- _What is required_: An exact copy of the data is needed, but without any of its images.

- _Supplied information_:
= = =

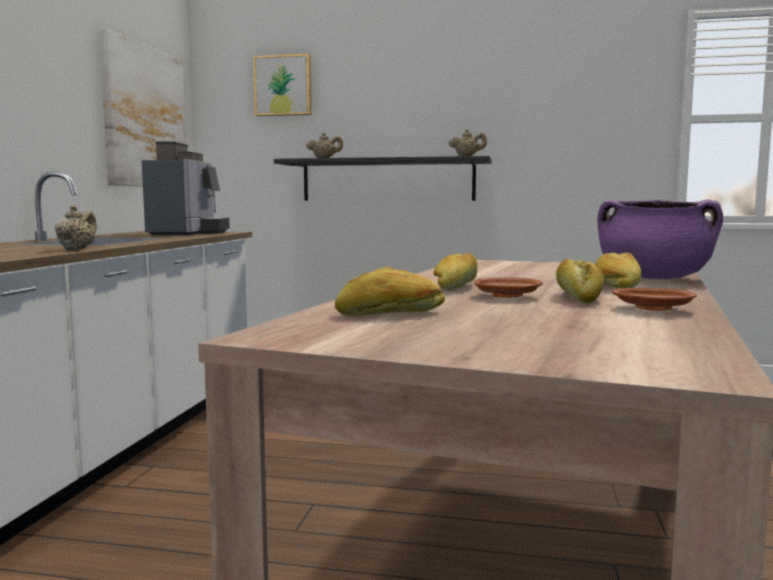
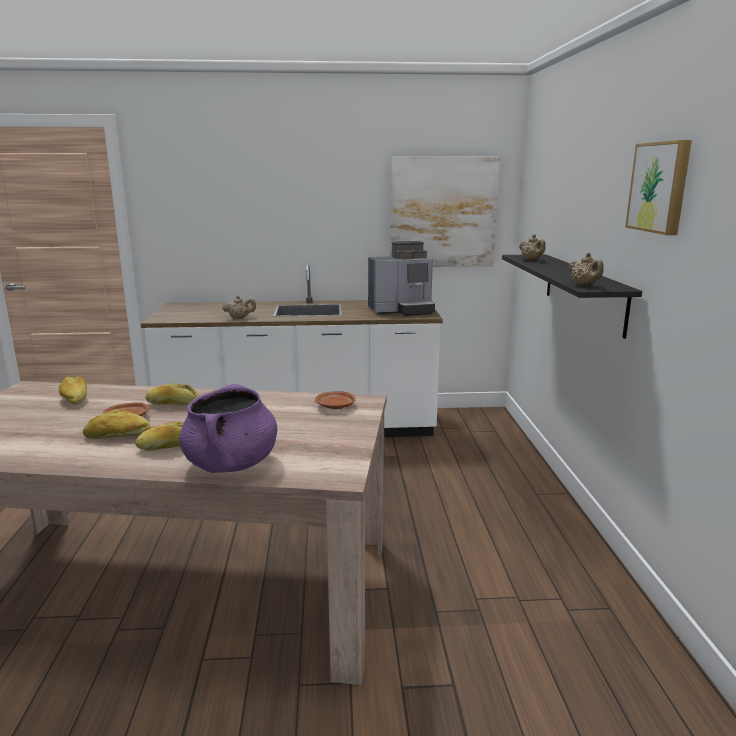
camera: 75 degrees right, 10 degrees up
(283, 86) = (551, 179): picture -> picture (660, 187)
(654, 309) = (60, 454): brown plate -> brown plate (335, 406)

= = =

- _Answer area_:
camera: 75 degrees right, 10 degrees up
(283, 86) = (551, 179): picture -> picture (660, 187)
(654, 309) = (60, 454): brown plate -> brown plate (335, 406)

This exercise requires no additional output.